Contenzioso

Applicazione limitata della tutela reale per i licenziamenti con giusta causa

di Enrico De Luca e Alessandra Zilla

Con l’ordinanza 11701/2020 del 17 giugno, la Cassazione ha fornito interessanti chiarimenti sull'ambito di applicazione del quarto comma dell'articolo 18 dello statuto dei lavoratori che dispone la reintegrazione in servizio del dipendente illegittimamente licenziato ove venga accertata l'insussistenza del fatto contestato ovvero qualora la condotta rientri tra quelle punibili con una sanzione conservativa sulla base dei contratti collettivi.

Nel caso in esame il datore di lavoro aveva licenziato per giusta causa un dipendente assunto ante Job act con funzione di responsabile del servizio di contabilità per aver operato senza la necessaria diligenza nell'attività di contabilizzazione.
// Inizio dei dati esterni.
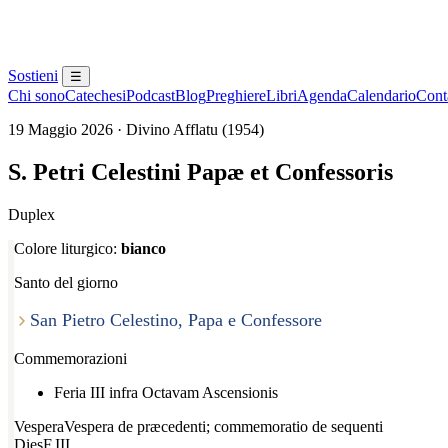
Sostieni
☰
Chi sono
Catechesi
Podcast
Blog
Preghiere
Libri
Agenda
Calendario
Conta
19 Maggio 2026 · Divino Afflatu (1954)
S. Petri Celestini Papæ et Confessoris
Duplex
Colore liturgico:
bianco
Santo del giorno
San Pietro Celestino, Papa e Confessore
Commemorazioni
Feria III infra Octavam Ascensionis
Vespera
Vespera de præcedenti; commemoratio de sequenti
Dies
F.III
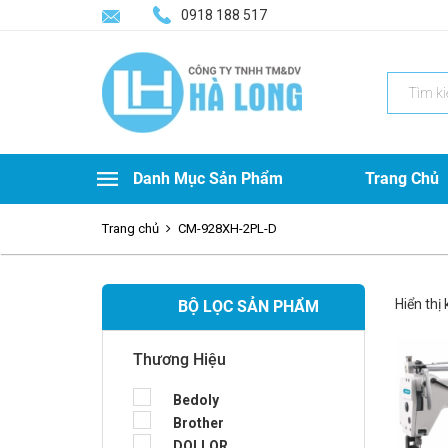
0918 188 517
Search
for:
Danh Mục Sản Phẩm
Trang Chủ
Trang chủ
CM-928XH-2PL-D
Hiển thị
BỘ LỌC SẢN PHẨM
Thương Hiệu
Bedoly
Brother
DOLLOR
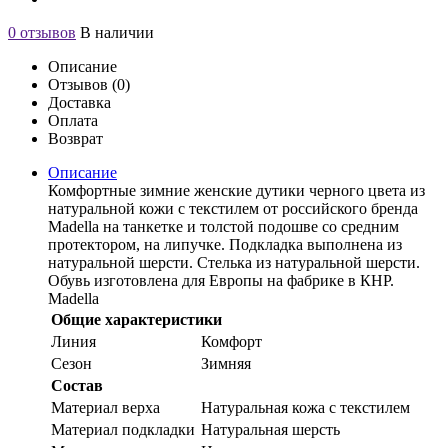
0 отзывов
В наличии
Описание
Отзывов (0)
Доставка
Оплата
Возврат
Описание
Комфортные зимние женские дутики черного цвета из
натуральной кожи с текстилем от российского бренда
Madella на танкетке и толстой подошве со средним
протектором, на липучке. Подкладка выполнена из
натуральной шерсти. Стелька из натуральной шерсти.
Обувь изготовлена для Европы на фабрике в КНР.
Madella
Общие характеристики
Линия
Комфорт
Сезон
Зимняя
Состав
Материал верха
Натуральная кожа с текстилем
Материал подкладки
Натуральная шерсть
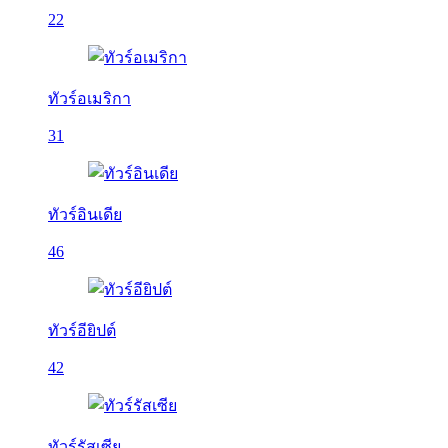
22
ทัวร์อเมริกา
31
ทัวร์อินเดีย
46
ทัวร์อียิปต์
42
ทัวร์รัสเซีย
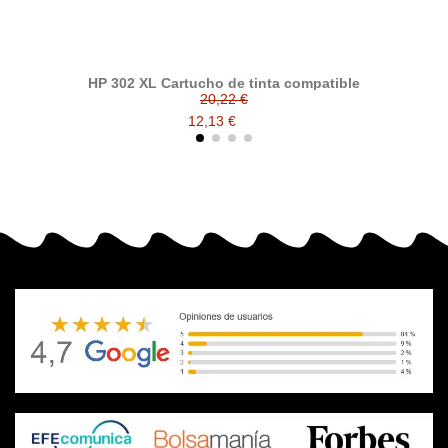
HP 302 XL Cartucho de tinta compatible
20,22 €
12,13 €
La Corte d'appello di Roma - pur accertando, da un lato, la sussistenza del fatto contestato ritenuto, tuttavia, non grave da giustificare il recesso e, dall'altro, l'assenza di specifiche condotte tipizzate nel contratto collettivo - confermava la pronuncia di primo grado, dichiarando l'illegittimità del licenziamento con condanna del datore alla reintegra in servizio del dipendente e alla corresponsione di 12 mensilità della retribuzione globale di fatto, secondo il quarto comma dell'articolo 18 dello statuto dei lavoratori.

I giudici di merito avevano fondato il proprio convincimento sulla base di una norma di chiusura contenuta nel Ccnl che prevedeva l'irrogazione della sanzione conservativa per «quelle mancanze le quali, anche in considerazione delle circostanze speciali che le hanno accompagnate, non siano così gravi da rendere applicabile una maggiore punizione».

Sulla base di tale previsione contrattuale, la corte territoriale statuiva che la tutela reale non richiedeva che la norma collettiva prendesse in considerazione lo specifico comportamento del dipendente, risultando applicabile anche «laddove dovesse esistere una ben precisa fattispecie disciplinare, ancorché di carattere generale o "di chiusura" nella quale incasellare il comportamento contestato».

Con ricorso promosso avanti la Suprema corte, il datore di lavoro impugnava la pronuncia di merito, lamentando – tra l'altro – la violazione e falsa applicazione dell'articolo 18, quarto comma dello statuto dei lavoratori, in quanto la condotta contestata al dipendente non risultava tipizzata nel contratto collettivo e, pertanto, non era espressamente previsto che la stessa dovesse essere punita con una mera sanzione conservativa.

La Cassazione, pur confermando l'illegittimità del licenziamento, nell'accogliere il motivo di ricorso di cui sopra, ha integralmente riformato le conclusioni cui erano giunti i giudici di merito, statuendo che – a seguito delle modifiche apportate dalla riforma Fornero alla norma statutaria - la tutela reale rappresenta un'eccezione alla regola generale costituita dalla tutela indennitaria.

Ebbene, proprio in relazione al principio generale secondo cui una norma che prevede un'eccezione deve essere interpretata restrittivamente, la Suprema corte ha precisato che il quarto comma trova applicazione nell'ipotesi in cui la fattispecie accertata sia specificamente contemplata dalle previsioni dei contratti collettivi o dai codici disciplinari applicabili, che ad essa facciano corrispondere una sanzione conservativa.

Al di fuori di tale fattispecie, ove emergano profili di non proporzionalità tra condotta e sanzione che rendano illegittimo il licenziamento, occorrerà richiamare la tutela indennitaria "forte" per le "altre ipotesi".

La lettura che la Suprema corte ha fornito della norma statutaria risulta condivisibile e coerente con l'impianto sanzionatorio introdotto dalla novella del 2012: infatti, in base alla ratio della norma, la tutela reintegratoria presuppone «l'abuso consapevole del potere disciplinare, che implica, a sua volta, una sicura e chiaramente intellegibile coscienza preventiva da parte del datore di lavoro della illegittimità del provvedimento espulsivo».